# Another Boundary Access Issue - Bridge Replacement



## lhowemt (Apr 5, 2007)

Huge road construction all over that area next year too. They'll keep the road open, but I wouldn't be surprised if there're delays. (Sis is a road engineer for that forest)


----------



## Dangerfield (May 28, 2021)

I supposed with the reduced use of Boundary due to hazards in the upper section it might be beneficial to get on it. However, for those that obtained permits thru the lottery/cancellations - most of those closure dates for those that wanted to launch @ Boundary it seems to be somewhat short notice. Makes sense to inform folks months in advance since this had to be planned/budgeted long before this notice. 

Did you folks that have a permit for launching 9/26 thru 10/15 get an email notice from the River Office recently or long ago?


----------



## Riverwild (Jun 19, 2015)

Just got notice today


----------



## Dangerfield (May 28, 2021)

Riverwild said:


> Just got notice today


The USFS say's "should". Is it an absolute road closure? If it is, I would be of the opinion that those with permits during that timeframe need to be offered a roll-over for next year. 
Are charter flights harder to come by since most of the launches are from Indian now? Do commercials have them pretty much spoken for?


----------



## carvedog (May 11, 2005)

Dangerfield said:


> The USFS say's "should". Is it an absolute road closure? If it is, I would be of the opinion that those with permits during that timeframe need to be offered a roll-over for next year.
> Are charter flights harder to come by since most of the launches are from Indian now? Do commercials have them pretty much spoken for?


There is definitely a reduction in floating now that school has started most everywhere. September, other than fishing trips, is usually fairly slow for outfitters. I would not expect anyone who wants to launch to have trouble getting a flight into Indian Creek.


----------



## fdon (Jul 23, 2008)

per the river office. hard closure, no entry allowed, day or night, no pilot cars, NADA. Boundary/Dagger access denied. no permit compensation as one can fly their shit to Indian. On the other hand, the road does need maintenance and improvement to allow for current traffic and...wait a minute now, does this mean the commercials will be able to go faster, bigger, more???WTF???


----------



## Dangerfield (May 28, 2021)

Well, as the saying goes _*"Those that have the gold make the rules"*_.


----------



## Electric-Mayhem (Jan 19, 2004)

Are they paying for people to fly in then? 

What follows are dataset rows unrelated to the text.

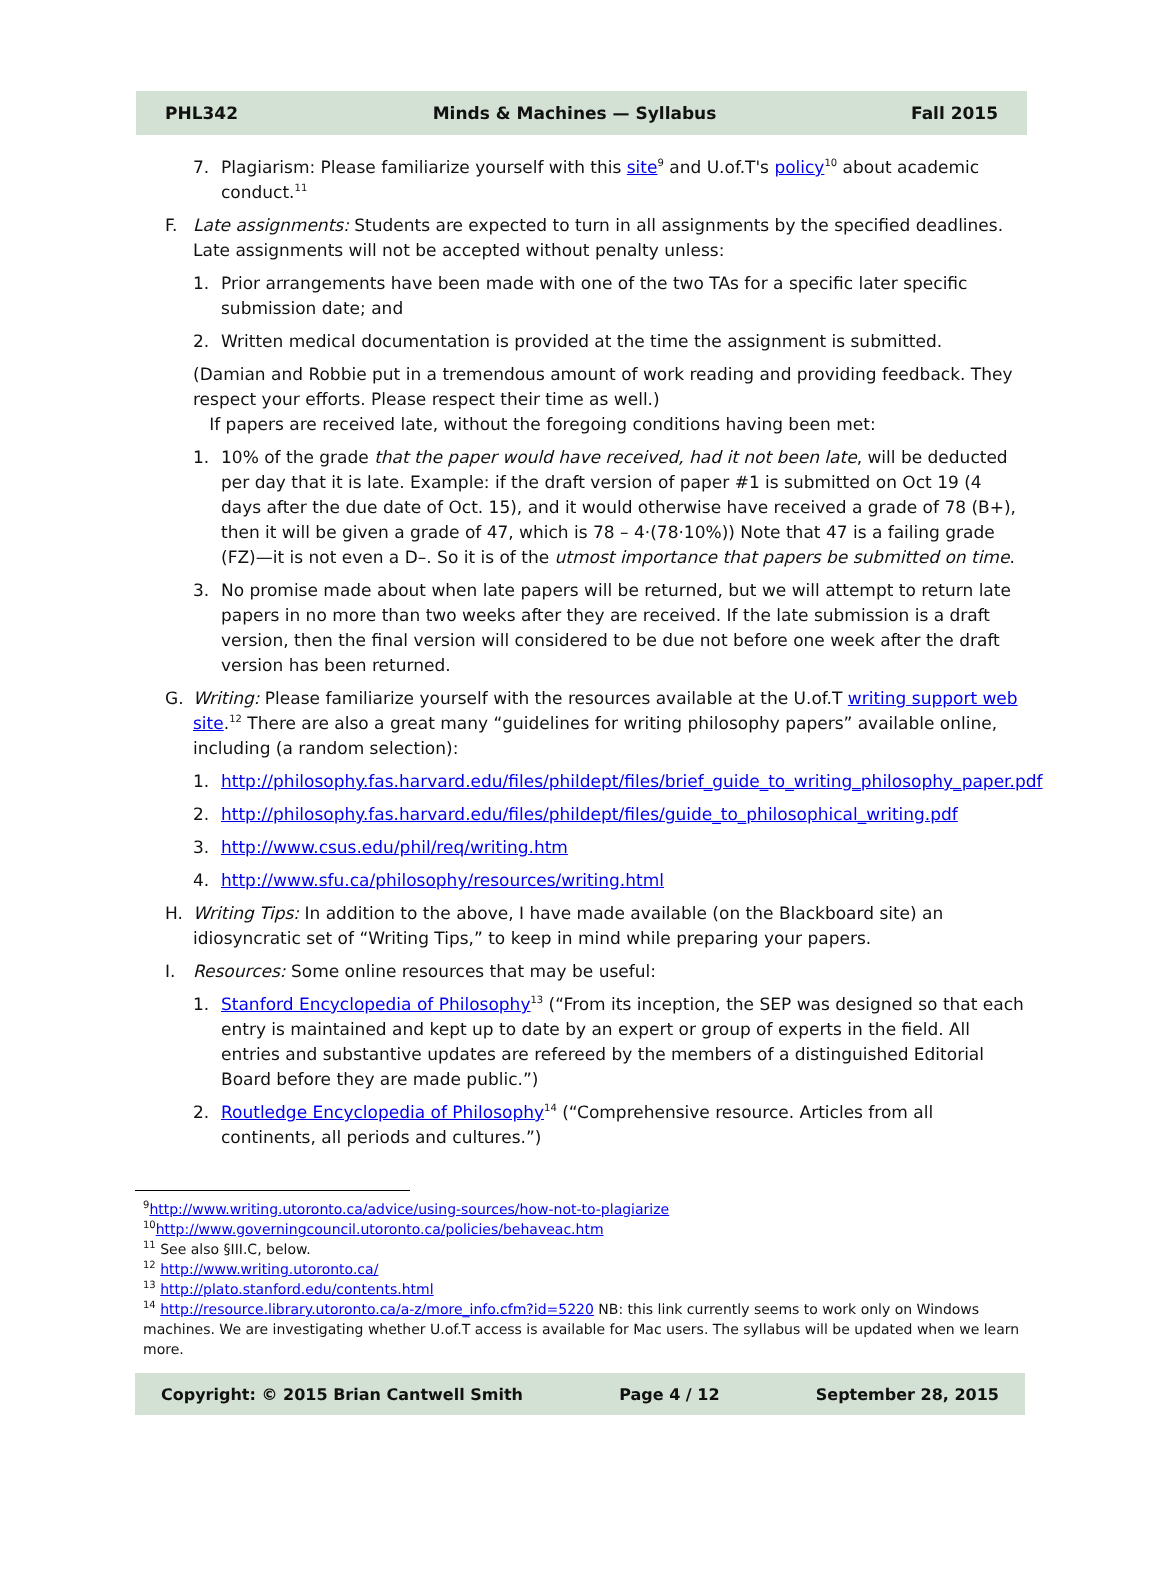PHL342 Minds & Machines — Syllabus Fall 2015
7. Plagiarism: Please familiarize yourself with this site<sup>9</sup> and U.of.T's policy<sup>10</sup> about academic conduct.<sup>11</sup>
F. Late assignments: Students are expected to turn in all assignments by the specified deadlines. Late assignments will not be accepted without penalty unless:
1. Prior arrangements have been made with one of the two TAs for a specific later specific submission date; and
2. Written medical documentation is provided at the time the assignment is submitted.
(Damian and Robbie put in a tremendous amount of work reading and providing feedback. They respect your efforts. Please respect their time as well.)
If papers are received late, without the foregoing conditions having been met:
1. 10% of the grade that the paper would have received, had it not been late, will be deducted per day that it is late. Example: if the draft version of paper #1 is submitted on Oct 19 (4 days after the due date of Oct. 15), and it would otherwise have received a grade of 78 (B+), then it will be given a grade of 47, which is 78 – 4·(78·10%)) Note that 47 is a failing grade (FZ)—it is not even a D–. So it is of the utmost importance that papers be submitted on time.
3. No promise made about when late papers will be returned, but we will attempt to return late papers in no more than two weeks after they are received. If the late submission is a draft version, then the final version will considered to be due not before one week after the draft version has been returned.
G. Writing: Please familiarize yourself with the resources available at the U.of.T writing support web site.<sup>12</sup> There are also a great many “guidelines for writing philosophy papers” available online, including (a random selection):
1. http://philosophy.fas.harvard.edu/files/phildept/files/brief_guide_to_writing_philosophy_paper.pdf
2. http://philosophy.fas.harvard.edu/files/phildept/files/guide_to_philosophical_writing.pdf
3. http://www.csus.edu/phil/req/writing.htm
4. http://www.sfu.ca/philosophy/resources/writing.html
H. Writing Tips: In addition to the above, I have made available (on the Blackboard site) an idiosyncratic set of “Writing Tips,” to keep in mind while preparing your papers.
I. Resources: Some online resources that may be useful:
1. Stanford Encyclopedia of Philosophy<sup>13</sup> (“From its inception, the SEP was designed so that each entry is maintained and kept up to date by an expert or group of experts in the field. All entries and substantive updates are refereed by the members of a distinguished Editorial Board before they are made public.”)
2. Routledge Encyclopedia of Philosophy<sup>14</sup> (“Comprehensive resource. Articles from all continents, all periods and cultures.”)
<sup>9</sup> http://www.writing.utoronto.ca/advice/using-sources/how-not-to-plagiarize
<sup>10</sup> http://www.governingcouncil.utoronto.ca/policies/behaveac.htm
<sup>11</sup> See also §III.C, below.
<sup>12</sup> http://www.writing.utoronto.ca/
<sup>13</sup> http://plato.stanford.edu/contents.html
<sup>14</sup> http://resource.library.utoronto.ca/a-z/more_info.cfm?id=5220 NB: this link currently seems to work only on Windows machines. We are investigating whether U.of.T access is available for Mac users. The syllabus will be updated when we learn more.
Copyright: © 2015 Brian Cantwell Smith Page 4 / 12 September 28, 2015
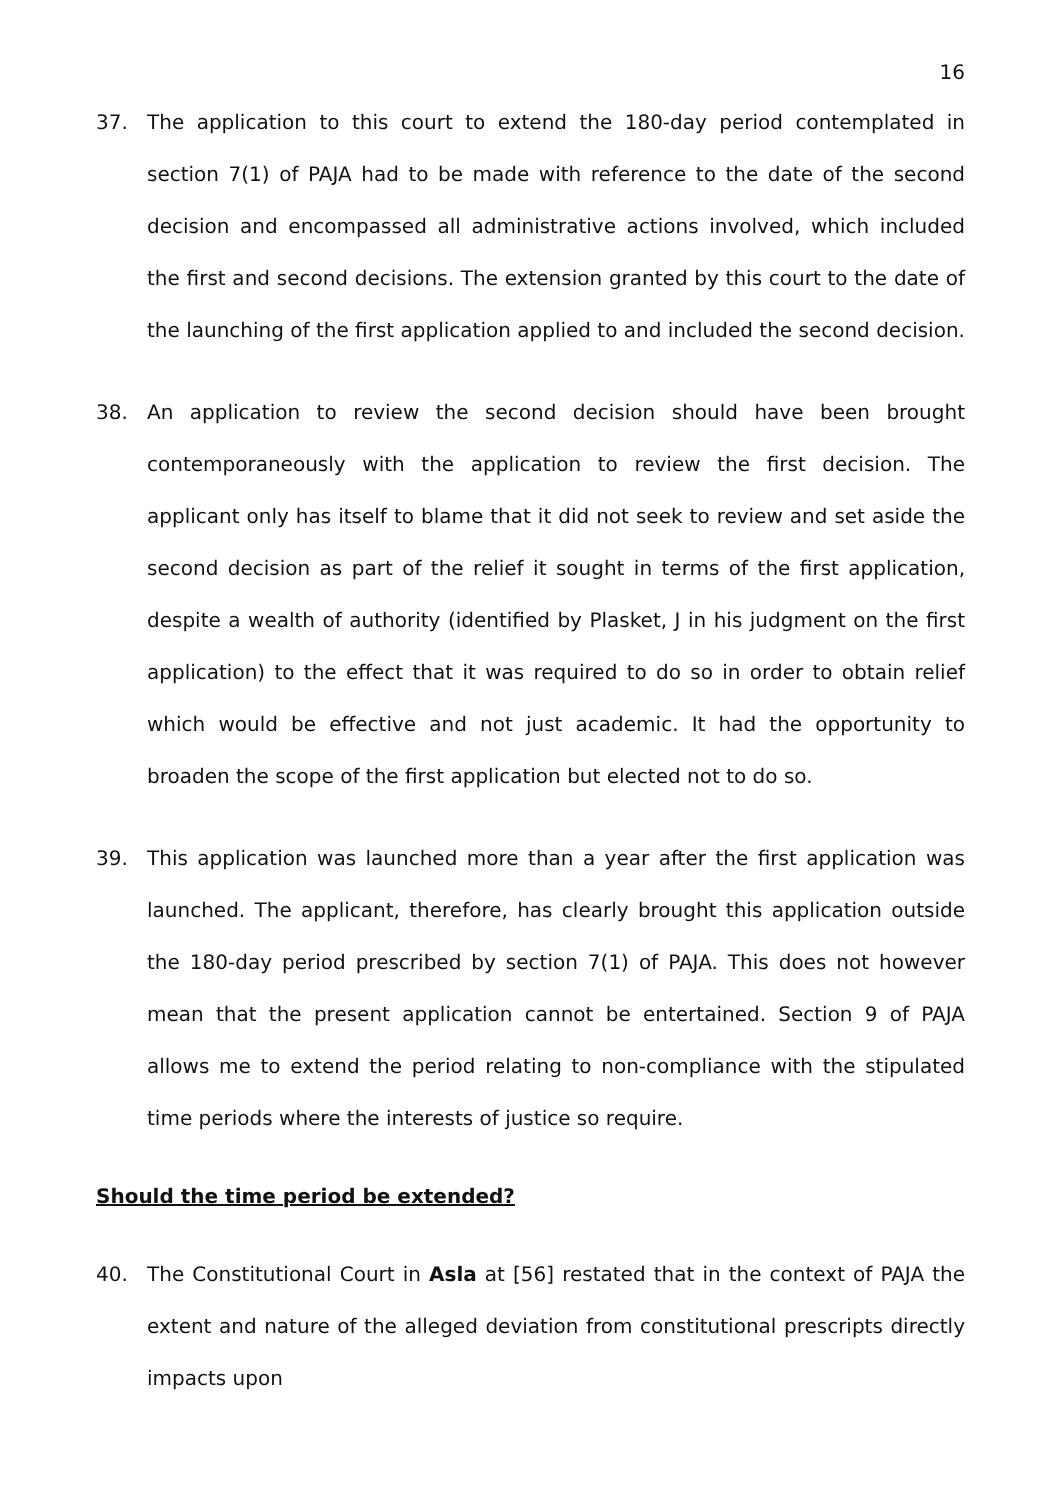16
37. The application to this court to extend the 180-day period contemplated in section 7(1) of PAJA had to be made with reference to the date of the second decision and encompassed all administrative actions involved, which included the first and second decisions. The extension granted by this court to the date of the launching of the first application applied to and included the second decision.
38. An application to review the second decision should have been brought contemporaneously with the application to review the first decision. The applicant only has itself to blame that it did not seek to review and set aside the second decision as part of the relief it sought in terms of the first application, despite a wealth of authority (identified by Plasket, J in his judgment on the first application) to the effect that it was required to do so in order to obtain relief which would be effective and not just academic. It had the opportunity to broaden the scope of the first application but elected not to do so.
39. This application was launched more than a year after the first application was launched. The applicant, therefore, has clearly brought this application outside the 180-day period prescribed by section 7(1) of PAJA. This does not however mean that the present application cannot be entertained. Section 9 of PAJA allows me to extend the period relating to non-compliance with the stipulated time periods where the interests of justice so require.
Should the time period be extended?
40. The Constitutional Court in Asla at [56] restated that in the context of PAJA the extent and nature of the alleged deviation from constitutional prescripts directly impacts upon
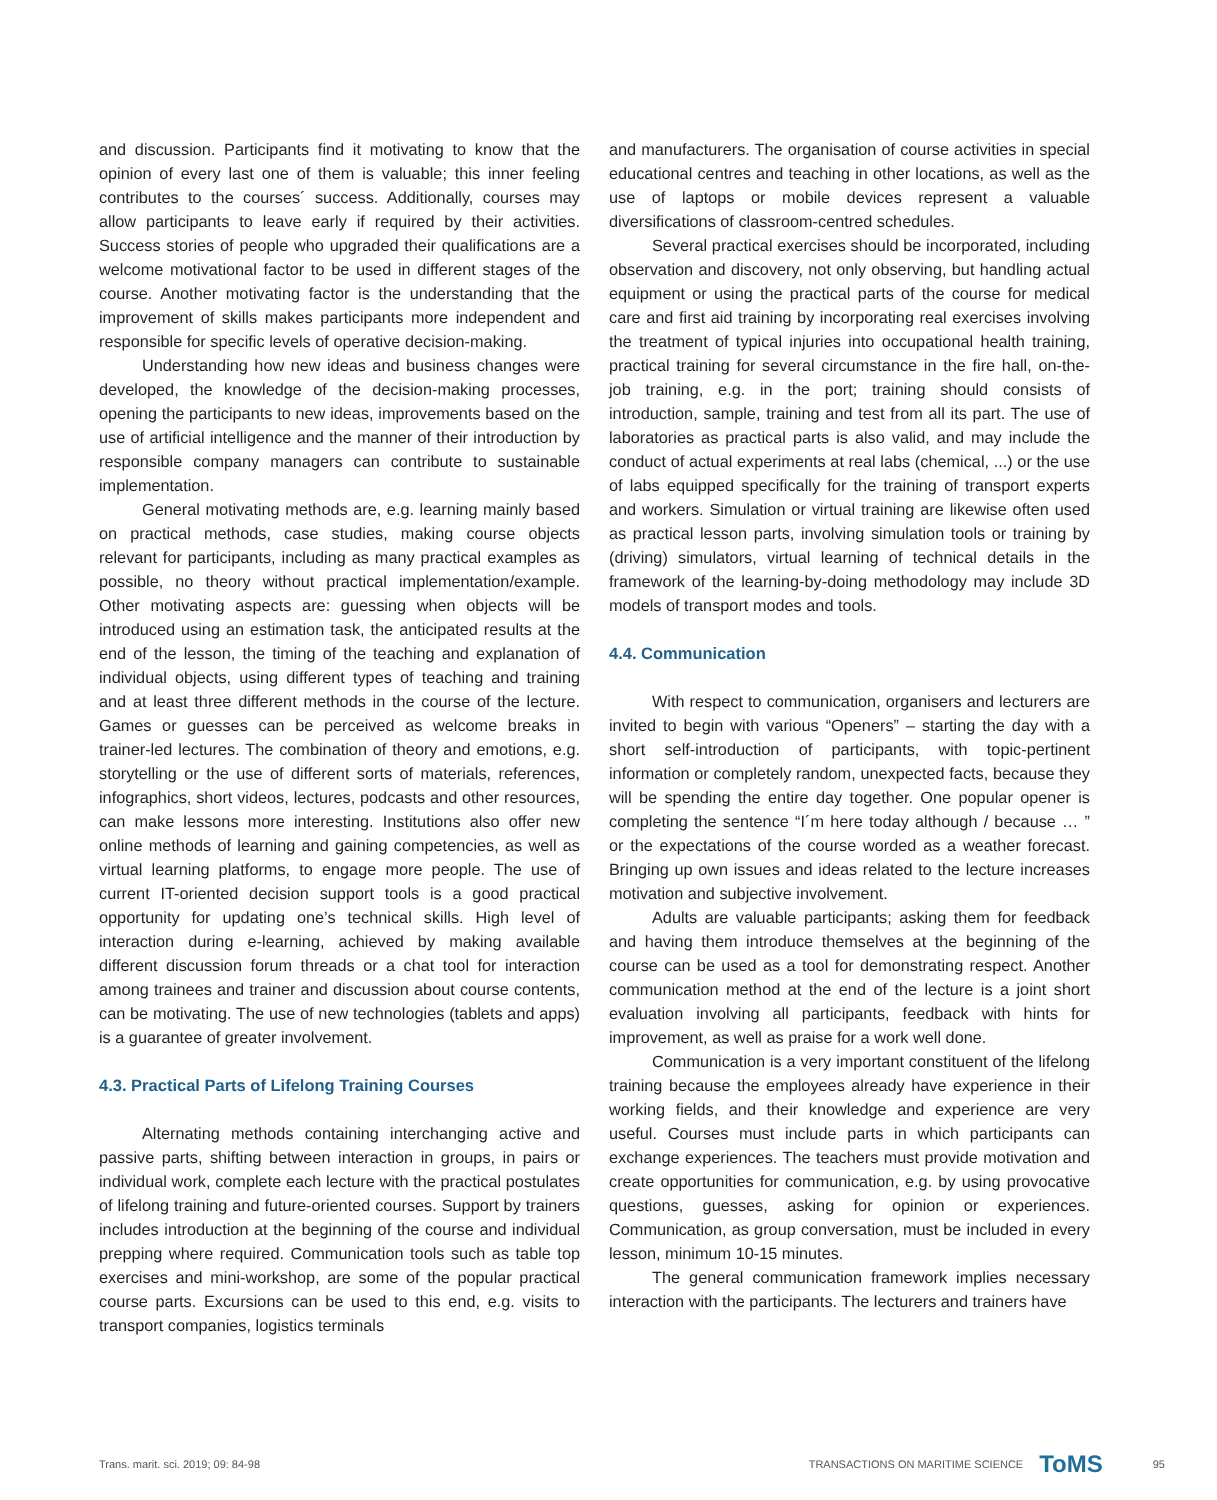and discussion. Participants find it motivating to know that the opinion of every last one of them is valuable; this inner feeling contributes to the courses´ success. Additionally, courses may allow participants to leave early if required by their activities. Success stories of people who upgraded their qualifications are a welcome motivational factor to be used in different stages of the course. Another motivating factor is the understanding that the improvement of skills makes participants more independent and responsible for specific levels of operative decision-making.
Understanding how new ideas and business changes were developed, the knowledge of the decision-making processes, opening the participants to new ideas, improvements based on the use of artificial intelligence and the manner of their introduction by responsible company managers can contribute to sustainable implementation.
General motivating methods are, e.g. learning mainly based on practical methods, case studies, making course objects relevant for participants, including as many practical examples as possible, no theory without practical implementation/example. Other motivating aspects are: guessing when objects will be introduced using an estimation task, the anticipated results at the end of the lesson, the timing of the teaching and explanation of individual objects, using different types of teaching and training and at least three different methods in the course of the lecture. Games or guesses can be perceived as welcome breaks in trainer-led lectures. The combination of theory and emotions, e.g. storytelling or the use of different sorts of materials, references, infographics, short videos, lectures, podcasts and other resources, can make lessons more interesting. Institutions also offer new online methods of learning and gaining competencies, as well as virtual learning platforms, to engage more people. The use of current IT-oriented decision support tools is a good practical opportunity for updating one’s technical skills. High level of interaction during e-learning, achieved by making available different discussion forum threads or a chat tool for interaction among trainees and trainer and discussion about course contents, can be motivating. The use of new technologies (tablets and apps) is a guarantee of greater involvement.
4.3. Practical Parts of Lifelong Training Courses
Alternating methods containing interchanging active and passive parts, shifting between interaction in groups, in pairs or individual work, complete each lecture with the practical postulates of lifelong training and future-oriented courses. Support by trainers includes introduction at the beginning of the course and individual prepping where required. Communication tools such as table top exercises and mini-workshop, are some of the popular practical course parts. Excursions can be used to this end, e.g. visits to transport companies, logistics terminals
and manufacturers. The organisation of course activities in special educational centres and teaching in other locations, as well as the use of laptops or mobile devices represent a valuable diversifications of classroom-centred schedules.
Several practical exercises should be incorporated, including observation and discovery, not only observing, but handling actual equipment or using the practical parts of the course for medical care and first aid training by incorporating real exercises involving the treatment of typical injuries into occupational health training, practical training for several circumstance in the fire hall, on-the-job training, e.g. in the port; training should consists of introduction, sample, training and test from all its part. The use of laboratories as practical parts is also valid, and may include the conduct of actual experiments at real labs (chemical, ...) or the use of labs equipped specifically for the training of transport experts and workers. Simulation or virtual training are likewise often used as practical lesson parts, involving simulation tools or training by (driving) simulators, virtual learning of technical details in the framework of the learning-by-doing methodology may include 3D models of transport modes and tools.
4.4. Communication
With respect to communication, organisers and lecturers are invited to begin with various “Openers” – starting the day with a short self-introduction of participants, with topic-pertinent information or completely random, unexpected facts, because they will be spending the entire day together. One popular opener is completing the sentence “I´m here today although / because … ” or the expectations of the course worded as a weather forecast. Bringing up own issues and ideas related to the lecture increases motivation and subjective involvement.
Adults are valuable participants; asking them for feedback and having them introduce themselves at the beginning of the course can be used as a tool for demonstrating respect. Another communication method at the end of the lecture is a joint short evaluation involving all participants, feedback with hints for improvement, as well as praise for a work well done.
Communication is a very important constituent of the lifelong training because the employees already have experience in their working fields, and their knowledge and experience are very useful. Courses must include parts in which participants can exchange experiences. The teachers must provide motivation and create opportunities for communication, e.g. by using provocative questions, guesses, asking for opinion or experiences. Communication, as group conversation, must be included in every lesson, minimum 10-15 minutes.
The general communication framework implies necessary interaction with the participants. The lecturers and trainers have
Trans. marit. sci. 2019; 09: 84-98 TRANSACTIONS ON MARITIME SCIENCE ToMS 95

Seems like BS to me but who am I to say. At least they made it coincide with the ongoing log jam debris situation.


----------



## BenSlaughter (Jun 16, 2017)

How far is it from where they're doing the work to the ramp? Few miles?
If you're willing to go from the top right now, you're already willing to suffer, and going light, due to the washouts.
Just take an extra day and hoof your shit from the Dagger Creek crossing to the ramp.


----------



## Riverwild (Jun 19, 2015)

I think its the bridge over bear valley creek that they are redoing


----------



## BenSlaughter (Jun 16, 2017)




----------



## Taku (Apr 7, 2016)

Well, if you go take a look at the GAOA (Great American Outdoor Act) and the Infrastructure bill there are many millions in road badly needed road construction for the federal agencies, so definitely expect to see more highway and forest road work being done over the next few years. Back in about 1986 when I was working as a climbing guide in the Cascades, myself and two clients drove many miles back towards Glacier Peak, came around a corner and the sign said Road Closed. Drove up and the FS was replacing a bridge and would take another week or so. Why they did not put up a sign in Darrington is anyone's guess. there are still many roads closed in MT from the floods this summer and some may not even open next year and as these events get more intense, i certainly expect to see roads be washed out and closed for extended periods of time.


----------